Regardless of how right our theology was, my monthly encounter with material evidence of that Most Private Place’s actual existence was thrilling. Holding that pad and putting a little blood on a glass slide, the ten-year-old me became a menstrual-truth-seeker version of Winston Smith, the hero of George Orwell’s novel 1984. Smith and I both faced the ruling oligarchy, “The Party,” as Orwell calls it. The Party subjected everyone to snooping; its busybodyimposed “holiness” was a form of conformity very much like that imposed within L’Abri. You either agreed with Mom and Dad, and through them with The-God-Of-The-Bible or you were soon cut off. In our “Party” the slogan might have been, “He who controls the interpretation of the Bible controls the future.”
For Winston the moment of truth is when—for one brief instant—he holds actual contradictory newspaper articles in his hands that prove that The Party lies. For me I held the evidence of Actual Vagina. Holding actual evidence in his hands of the selfcontradicting “Truth” of the government’s lies, Smith had his moment of vindication. But Smith didn’t have to worry about going to Hell for touching a few contradictory news clippings. I had almost touched the untouchable. And so I had proof that nothing could remain hidden forever, even before my Wedding Night!

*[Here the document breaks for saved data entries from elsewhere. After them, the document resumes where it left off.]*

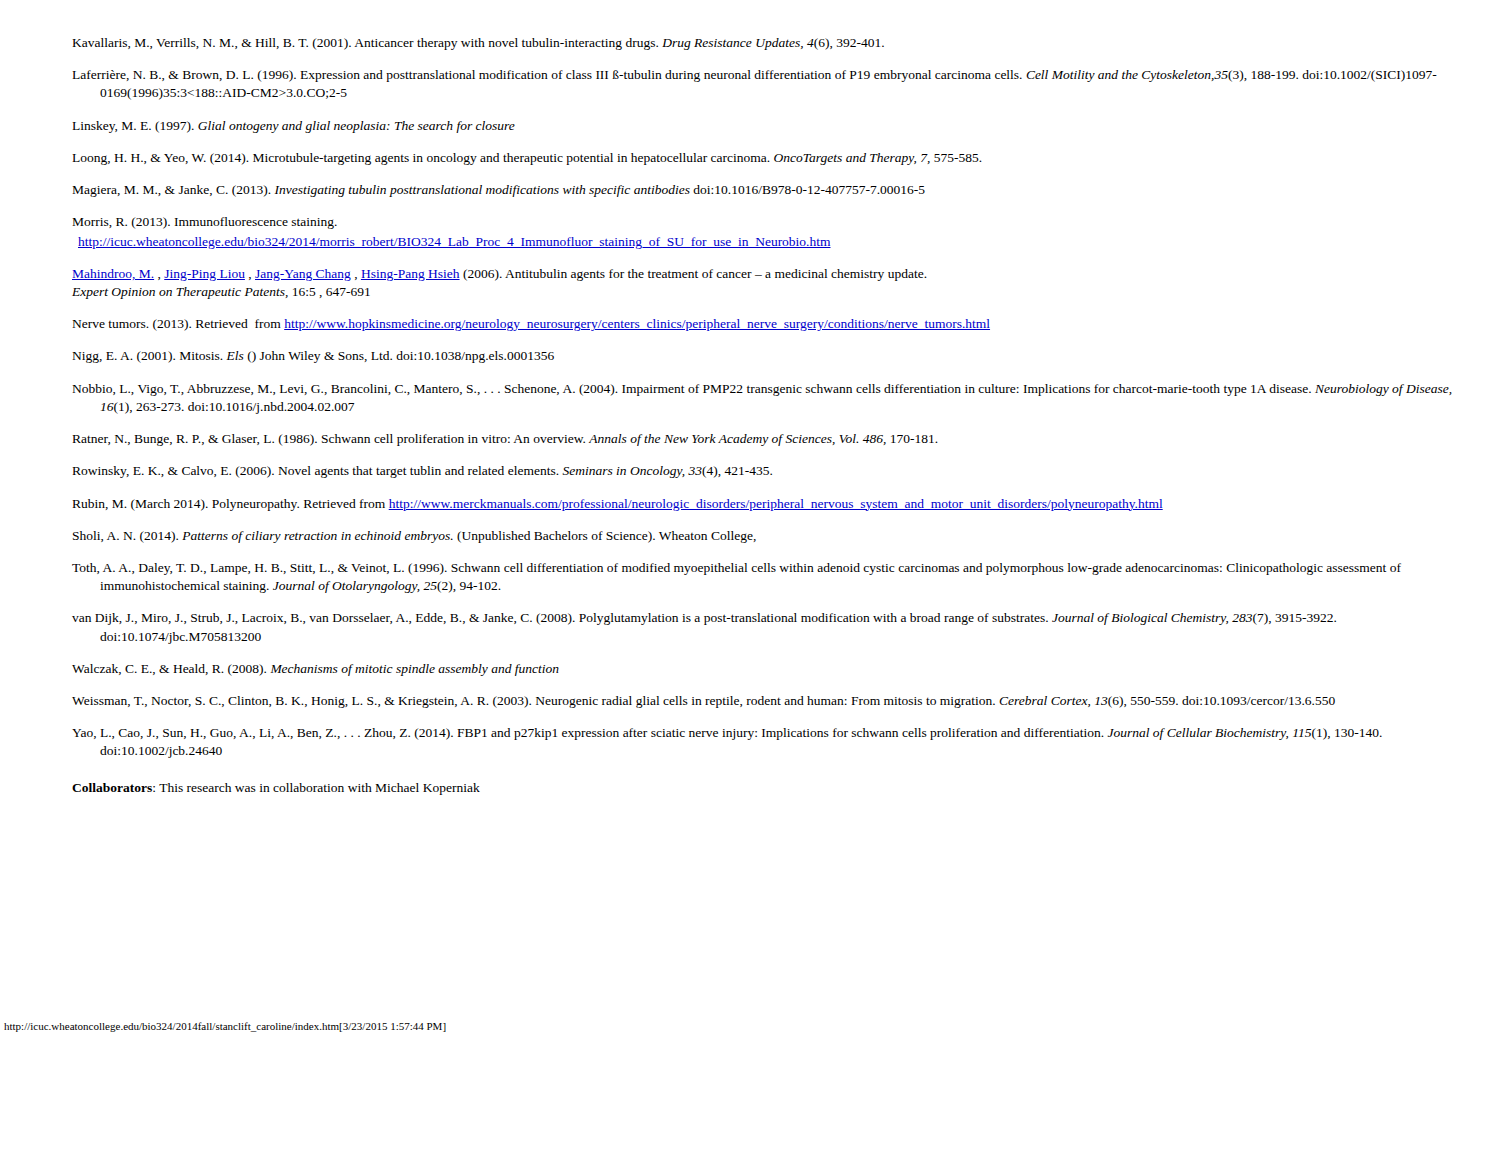Kavallaris, M., Verrills, N. M., & Hill, B. T. (2001). Anticancer therapy with novel tubulin-interacting drugs. Drug Resistance Updates, 4(6), 392-401.
Laferrière, N. B., & Brown, D. L. (1996). Expression and posttranslational modification of class III ß-tubulin during neuronal differentiation of P19 embryonal carcinoma cells. Cell Motility and the Cytoskeleton,35(3), 188-199. doi:10.1002/(SICI)1097-0169(1996)35:3<188::AID-CM2>3.0.CO;2-5
Linskey, M. E. (1997). Glial ontogeny and glial neoplasia: The search for closure
Loong, H. H., & Yeo, W. (2014). Microtubule-targeting agents in oncology and therapeutic potential in hepatocellular carcinoma. OncoTargets and Therapy, 7, 575-585.
Magiera, M. M., & Janke, C. (2013). Investigating tubulin posttranslational modifications with specific antibodies doi:10.1016/B978-0-12-407757-7.00016-5
Morris, R. (2013). Immunofluorescence staining.
http://icuc.wheatoncollege.edu/bio324/2014/morris_robert/BIO324_Lab_Proc_4_Immunofluor_staining_of_SU_for_use_in_Neurobio.htm
Mahindroo, M. , Jing-Ping Liou , Jang-Yang Chang , Hsing-Pang Hsieh (2006). Antitubulin agents for the treatment of cancer – a medicinal chemistry update.
Expert Opinion on Therapeutic Patents, 16:5 , 647-691
Nerve tumors. (2013). Retrieved from http://www.hopkinsmedicine.org/neurology_neurosurgery/centers_clinics/peripheral_nerve_surgery/conditions/nerve_tumors.html
Nigg, E. A. (2001). Mitosis. Els () John Wiley & Sons, Ltd. doi:10.1038/npg.els.0001356
Nobbio, L., Vigo, T., Abbruzzese, M., Levi, G., Brancolini, C., Mantero, S., . . . Schenone, A. (2004). Impairment of PMP22 transgenic schwann cells differentiation in culture: Implications for charcot-marie-tooth type 1A disease. Neurobiology of Disease, 16(1), 263-273. doi:10.1016/j.nbd.2004.02.007
Ratner, N., Bunge, R. P., & Glaser, L. (1986). Schwann cell proliferation in vitro: An overview. Annals of the New York Academy of Sciences, Vol. 486, 170-181.
Rowinsky, E. K., & Calvo, E. (2006). Novel agents that target tublin and related elements. Seminars in Oncology, 33(4), 421-435.
Rubin, M. (March 2014). Polyneuropathy. Retrieved from http://www.merckmanuals.com/professional/neurologic_disorders/peripheral_nervous_system_and_motor_unit_disorders/polyneuropathy.html
Sholi, A. N. (2014). Patterns of ciliary retraction in echinoid embryos. (Unpublished Bachelors of Science). Wheaton College,
Toth, A. A., Daley, T. D., Lampe, H. B., Stitt, L., & Veinot, L. (1996). Schwann cell differentiation of modified myoepithelial cells within adenoid cystic carcinomas and polymorphous low-grade adenocarcinomas: Clinicopathologic assessment of immunohistochemical staining. Journal of Otolaryngology, 25(2), 94-102.
van Dijk, J., Miro, J., Strub, J., Lacroix, B., van Dorsselaer, A., Edde, B., & Janke, C. (2008). Polyglutamylation is a post-translational modification with a broad range of substrates. Journal of Biological Chemistry, 283(7), 3915-3922. doi:10.1074/jbc.M705813200
Walczak, C. E., & Heald, R. (2008). Mechanisms of mitotic spindle assembly and function
Weissman, T., Noctor, S. C., Clinton, B. K., Honig, L. S., & Kriegstein, A. R. (2003). Neurogenic radial glial cells in reptile, rodent and human: From mitosis to migration. Cerebral Cortex, 13(6), 550-559. doi:10.1093/cercor/13.6.550
Yao, L., Cao, J., Sun, H., Guo, A., Li, A., Ben, Z., . . . Zhou, Z. (2014). FBP1 and p27kip1 expression after sciatic nerve injury: Implications for schwann cells proliferation and differentiation. Journal of Cellular Biochemistry, 115(1), 130-140. doi:10.1002/jcb.24640
Collaborators: This research was in collaboration with Michael Koperniak
http://icuc.wheatoncollege.edu/bio324/2014fall/stanclift_caroline/index.htm[3/23/2015 1:57:44 PM]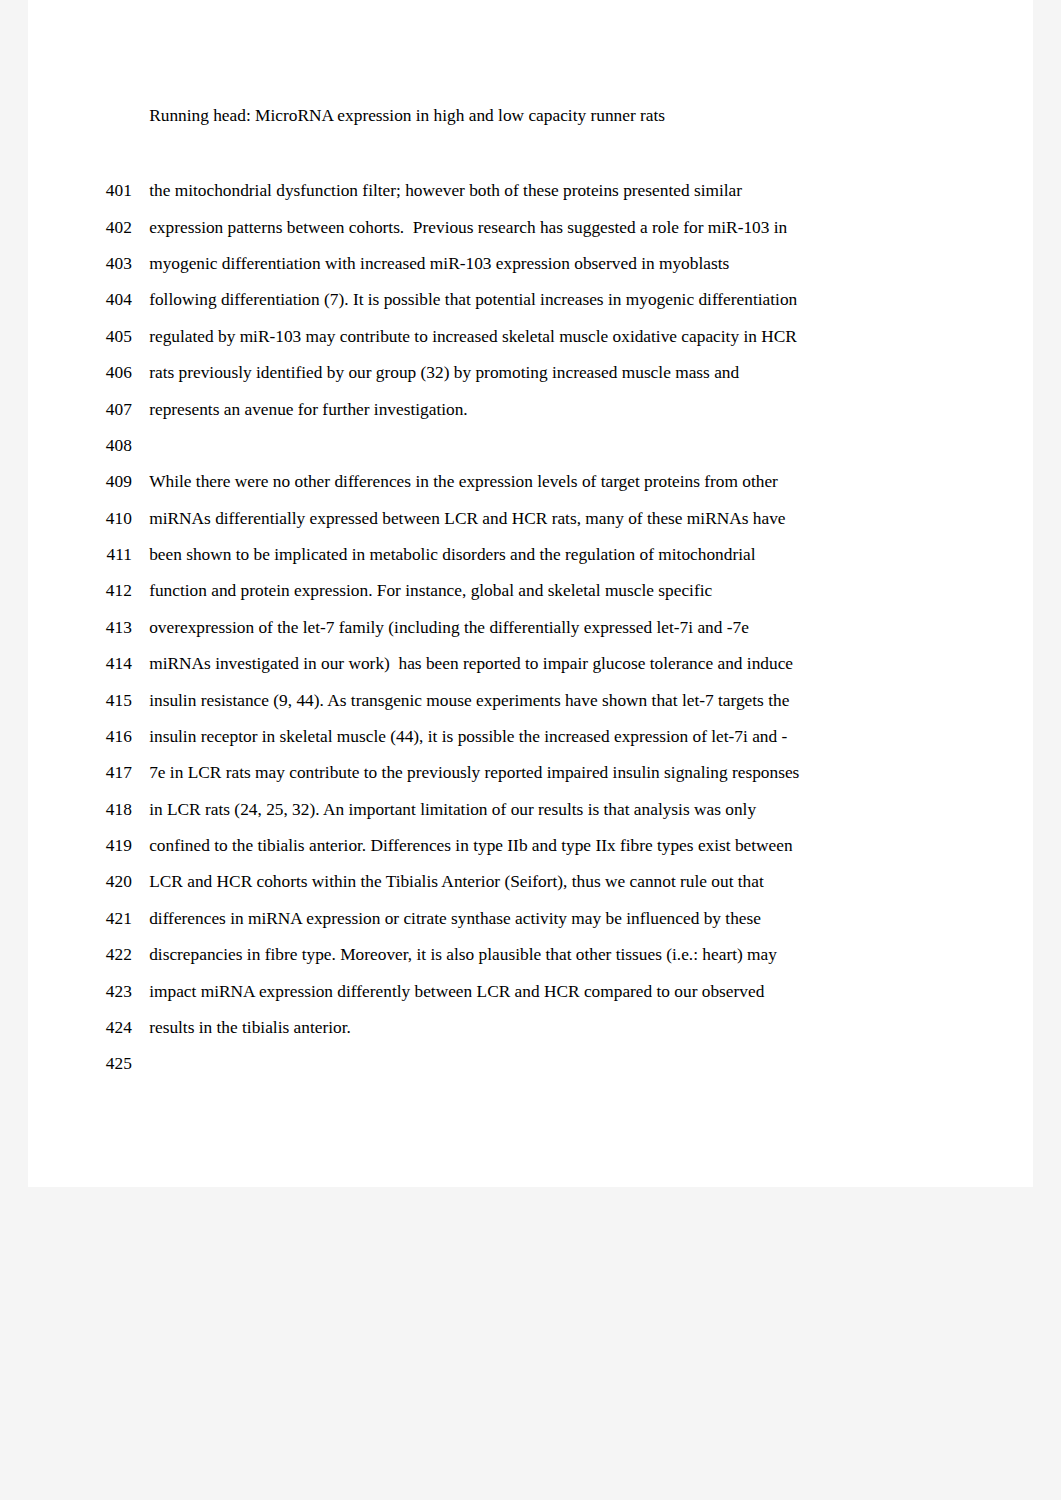Running head: MicroRNA expression in high and low capacity runner rats
401the mitochondrial dysfunction filter; however both of these proteins presented similar
402expression patterns between cohorts. Previous research has suggested a role for miR-103 in
403myogenic differentiation with increased miR-103 expression observed in myoblasts
404following differentiation (7). It is possible that potential increases in myogenic differentiation
405regulated by miR-103 may contribute to increased skeletal muscle oxidative capacity in HCR
406rats previously identified by our group (32) by promoting increased muscle mass and
407represents an avenue for further investigation.
408
409 While there were no other differences in the expression levels of target proteins from other
410miRNAs differentially expressed between LCR and HCR rats, many of these miRNAs have
411been shown to be implicated in metabolic disorders and the regulation of mitochondrial
412function and protein expression. For instance, global and skeletal muscle specific
413overexpression of the let-7 family (including the differentially expressed let-7i and -7e
414miRNAs investigated in our work) has been reported to impair glucose tolerance and induce
415insulin resistance (9, 44). As transgenic mouse experiments have shown that let-7 targets the
416insulin receptor in skeletal muscle (44), it is possible the increased expression of let-7i and -
4177e in LCR rats may contribute to the previously reported impaired insulin signaling responses
418in LCR rats (24, 25, 32). An important limitation of our results is that analysis was only
419confined to the tibialis anterior. Differences in type IIb and type IIx fibre types exist between
420 LCR and HCR cohorts within the Tibialis Anterior (Seifort), thus we cannot rule out that
421differences in miRNA expression or citrate synthase activity may be influenced by these
422discrepancies in fibre type. Moreover, it is also plausible that other tissues (i.e.: heart) may
423impact miRNA expression differently between LCR and HCR compared to our observed
424results in the tibialis anterior.
425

The mummified wads and the slight telltale aroma of menstrual blood filled the bathroom with a mystery as enticing as the best perfume wafting on some languid Mediterranean summer breeze. Here at last was The Truth: Women did so much more with their bodies than I did! They bled. They produced milk. Their underwear was so much more complex and multilayered. Mom said I’d “develop.” So what? All that meant was that I’d grow hair “Down There.” With women the whole shape of their bodies changed. Mom had explained sperm production and the “lustful thoughts” I’d start having after puberty. Well, I was having those thoughts right now,
and all that happened was that a few flaccid inches of pink flesh became erect with greater and greater frequency, something difficult to hide and useless for now. My Wedding Night might as well have been lurking on some distant planet a billion light-years away for all the good it did me.
Women, on the other hand, had their secrets tucked away. How could they need anything but themselves since THEY were in and of themselves the most alluring creatures in the universe?! They could get naked in the bathroom and look at A REAL WOMAN any time they wanted to! Even thinking about THEM compelled me to conceal my shame or at least crouch over as I walked to hide the evidence. But nothing on women—nipples aside, which sometimes stood up in cold bathing suits—gave them away. Did they linger at the laundry line for a glimpse of male underwear? No! Did they work for over an hour during some Bible study to “casually” loll next to the couch so as to slump onto the floor feigning drowsiness in order to angle their head for a look into that dark and wonderful triangular cave between a woman’s knees formed by her skirt and thighs? No! And anyway, Our Girls’ skirts were most often tucked severely around their thighs and overlapped their knees by several modest inches, so no matter how I bent my neck (until it had a painful crick), it was no use.